(Beginning of Records provided)

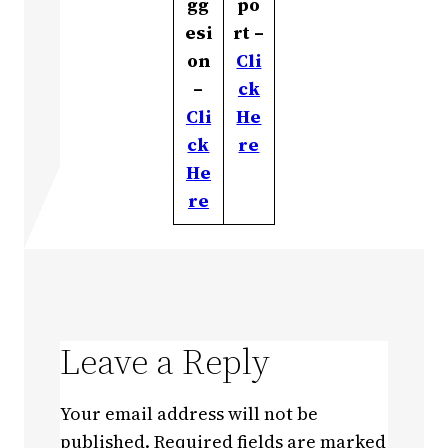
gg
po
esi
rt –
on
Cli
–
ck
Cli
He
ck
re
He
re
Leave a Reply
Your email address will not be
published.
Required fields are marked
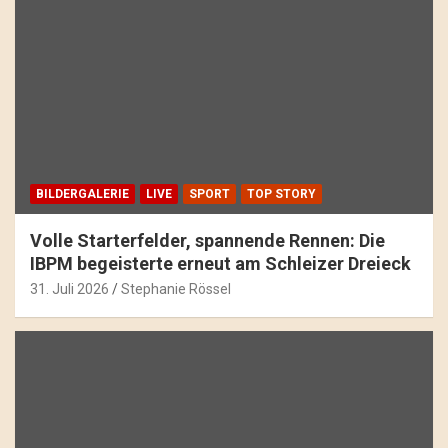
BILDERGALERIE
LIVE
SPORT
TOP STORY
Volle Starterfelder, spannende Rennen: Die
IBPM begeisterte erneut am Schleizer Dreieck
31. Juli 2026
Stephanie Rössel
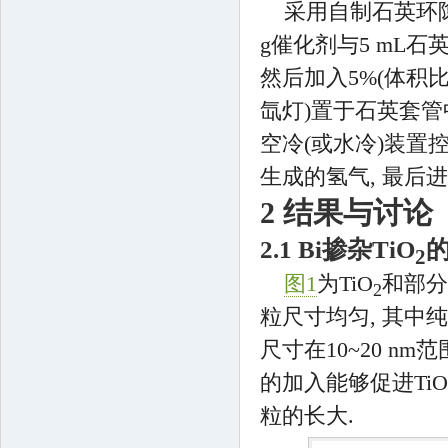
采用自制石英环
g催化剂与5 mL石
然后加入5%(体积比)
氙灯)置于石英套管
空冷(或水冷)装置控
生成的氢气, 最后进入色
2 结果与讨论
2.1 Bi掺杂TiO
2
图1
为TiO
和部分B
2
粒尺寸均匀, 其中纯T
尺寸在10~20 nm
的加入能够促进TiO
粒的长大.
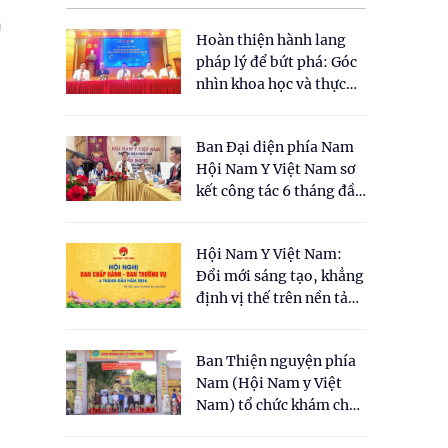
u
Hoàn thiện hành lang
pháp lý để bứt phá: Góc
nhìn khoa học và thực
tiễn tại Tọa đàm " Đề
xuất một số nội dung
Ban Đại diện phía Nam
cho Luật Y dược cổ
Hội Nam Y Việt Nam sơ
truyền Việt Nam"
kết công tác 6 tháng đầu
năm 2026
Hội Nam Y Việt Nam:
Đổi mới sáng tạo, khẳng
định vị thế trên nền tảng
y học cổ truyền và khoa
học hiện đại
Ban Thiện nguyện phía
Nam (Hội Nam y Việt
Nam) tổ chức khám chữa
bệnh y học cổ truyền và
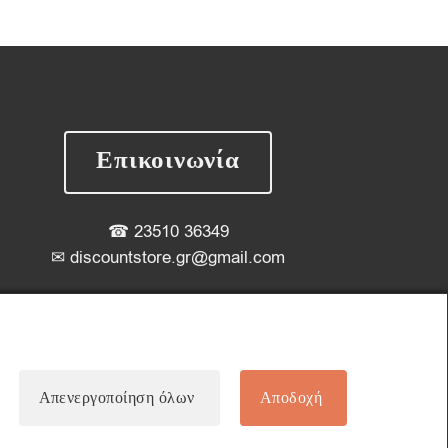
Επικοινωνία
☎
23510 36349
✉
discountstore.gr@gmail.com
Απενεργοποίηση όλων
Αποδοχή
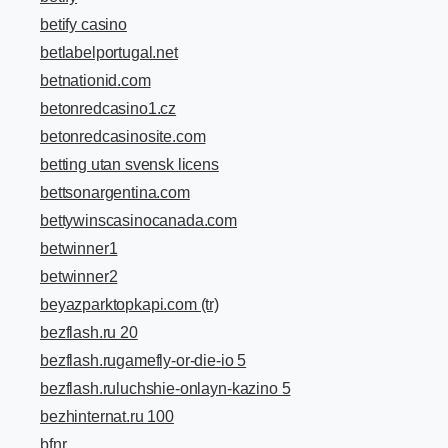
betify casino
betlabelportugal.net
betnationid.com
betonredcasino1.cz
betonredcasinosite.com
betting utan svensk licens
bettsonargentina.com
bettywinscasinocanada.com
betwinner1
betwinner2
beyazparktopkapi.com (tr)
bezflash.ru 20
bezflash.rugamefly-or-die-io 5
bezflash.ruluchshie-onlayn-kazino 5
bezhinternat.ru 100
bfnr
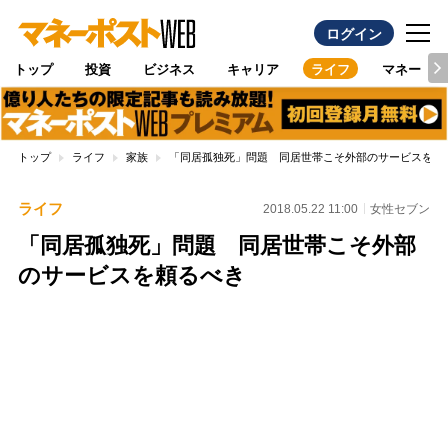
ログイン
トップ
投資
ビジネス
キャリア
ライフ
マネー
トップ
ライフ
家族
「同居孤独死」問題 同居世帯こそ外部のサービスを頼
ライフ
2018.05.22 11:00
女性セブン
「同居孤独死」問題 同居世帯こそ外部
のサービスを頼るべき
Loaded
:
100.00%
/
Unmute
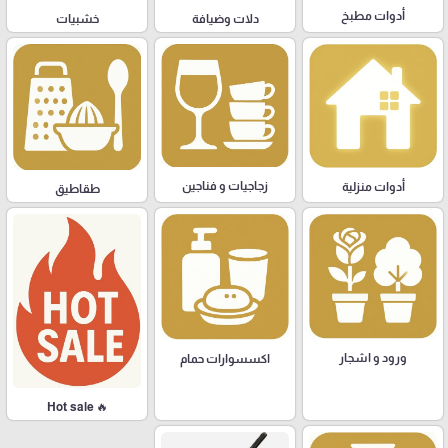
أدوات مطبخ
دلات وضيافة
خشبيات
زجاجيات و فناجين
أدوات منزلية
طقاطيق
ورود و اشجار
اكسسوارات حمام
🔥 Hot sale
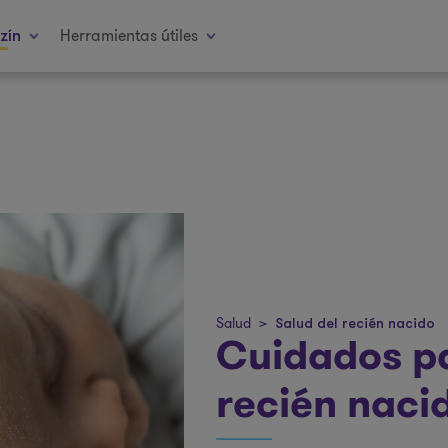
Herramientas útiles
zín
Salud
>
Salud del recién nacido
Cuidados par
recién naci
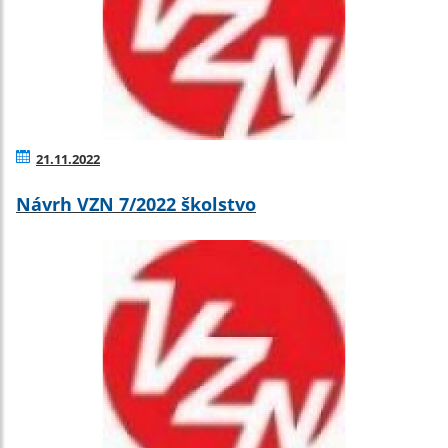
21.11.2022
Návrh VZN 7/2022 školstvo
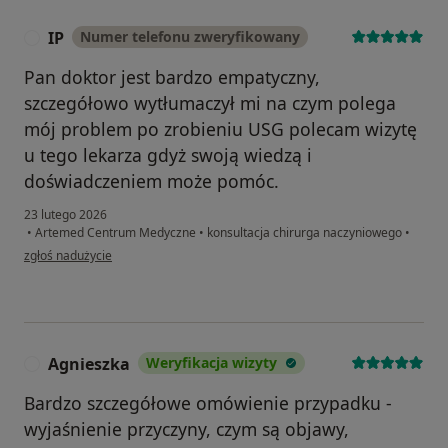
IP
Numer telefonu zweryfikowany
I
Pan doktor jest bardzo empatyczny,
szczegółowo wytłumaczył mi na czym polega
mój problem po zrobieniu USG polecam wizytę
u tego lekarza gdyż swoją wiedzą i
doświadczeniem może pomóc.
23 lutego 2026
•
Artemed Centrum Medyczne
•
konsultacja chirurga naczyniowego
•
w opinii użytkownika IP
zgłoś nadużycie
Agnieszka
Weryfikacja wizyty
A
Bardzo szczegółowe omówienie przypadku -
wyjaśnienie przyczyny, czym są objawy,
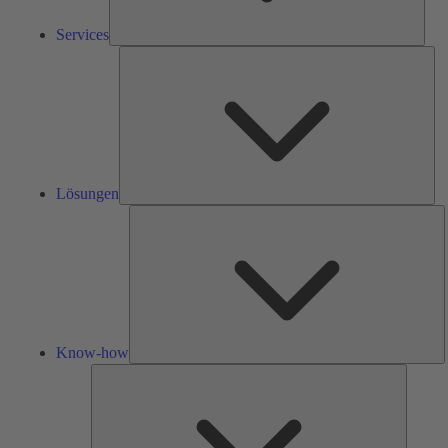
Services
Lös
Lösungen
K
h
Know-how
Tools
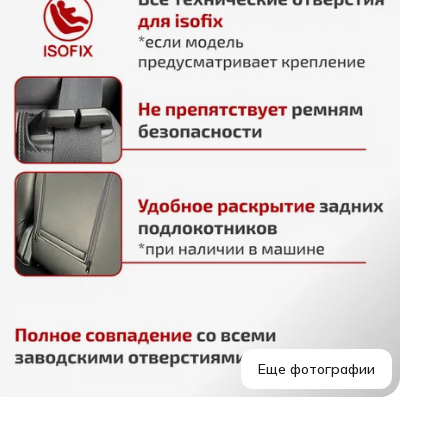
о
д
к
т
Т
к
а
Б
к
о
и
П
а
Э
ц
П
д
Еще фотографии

(End of Records provided)

#### [Your objective]
Copy out the text that accompanies each of the records above, keeping every line unchanged and in its original order. Leave the pictures out of your answer.

#### [The answer]
gg
po
esi
rt –
on
Cli
–
ck
Cli
He
ck
re
He
re
Leave a Reply
Your email address will not be
published.
Required fields are marked
BILDERGALERIE
LIVE
SPORT
TOP STORY
Volle Starterfelder, spannende Rennen: Die
IBPM begeisterte erneut am Schleizer Dreieck
31. Juli 2026
Stephanie Rössel
采用自制石英环
g催化剂与5 mL石
然后加入5%(体积比)
氙灯)置于石英套管
空冷(或水冷)装置控
生成的氢气, 最后进入色
2 结果与讨论
2.1 Bi掺杂TiO
2
图1
为TiO
和部分B
2
粒尺寸均匀, 其中纯T
尺寸在10~20 nm
的加入能够促进TiO
粒的长大.
u
Hoàn thiện hành lang
pháp lý để bứt phá: Góc
nhìn khoa học và thực
tiễn tại Tọa đàm " Đề
xuất một số nội dung
Ban Đại diện phía Nam
cho Luật Y dược cổ
Hội Nam Y Việt Nam sơ
truyền Việt Nam"
kết công tác 6 tháng đầu
năm 2026
Hội Nam Y Việt Nam:
Đổi mới sáng tạo, khẳng
định vị thế trên nền tảng
y học cổ truyền và khoa
học hiện đại
Ban Thiện nguyện phía
Nam (Hội Nam y Việt
Nam) tổ chức khám chữa
bệnh y học cổ truyền và
Επικοινωνία
☎
23510 36349
✉
discountstore.gr@gmail.com
Απενεργοποίηση όλων
Αποδοχή
betify casino
betlabelportugal.net
betnationid.com
betonredcasino1.cz
betonredcasinosite.com
betting utan svensk licens
bettsonargentina.com
bettywinscasinocanada.com
betwinner1
betwinner2
beyazparktopkapi.com (tr)
bezflash.ru 20
bezflash.rugamefly-or-die-io 5
bezflash.ruluchshie-onlayn-kazino 5
bezhinternat.ru 100
bfnr
ログイン
トップ
投資
ビジネス
キャリア
ライフ
マネー
トップ
ライフ
家族
「同居孤独死」問題 同居世帯こそ外部のサービスを頼
ライフ
2018.05.22 11:00
女性セブン
「同居孤独死」問題 同居世帯こそ外部
のサービスを頼るべき
Loaded
:
100.00%
/
Unmute
أدوات مطبخ
دلات وضيافة
خشبيات
زجاجيات و فناجين
أدوات منزلية
طقاطيق
ورود و اشجار
اكسسوارات حمام
🔥 Hot sale
Herramientas útiles
zín
Salud
>
Salud del recién nacido
Cuidados par
recién naci
21.11.2022
Návrh VZN 7/2022 školstvo
IP
Numer telefonu zweryfikowany
I
Pan doktor jest bardzo empatyczny,
szczegółowo wytłumaczył mi na czym polega
mój problem po zrobieniu USG polecam wizytę
u tego lekarza gdyż swoją wiedzą i
doświadczeniem może pomóc.
23 lutego 2026
•
Artemed Centrum Medyczne
•
konsultacja chirurga naczyniowego
•
w opinii użytkownika IP
zgłoś nadużycie
Agnieszka
Weryfikacja wizyty
A
Bardzo szczegółowe omówienie przypadku -
wyjaśnienie przyczyny, czym są objawy,
Services
Lös
Lösungen
K
h
Know-how
Tools
о
д
к
т
Т
к
а
Б
к
о
и
П
а
Э
ц
П
д
Еще фотографии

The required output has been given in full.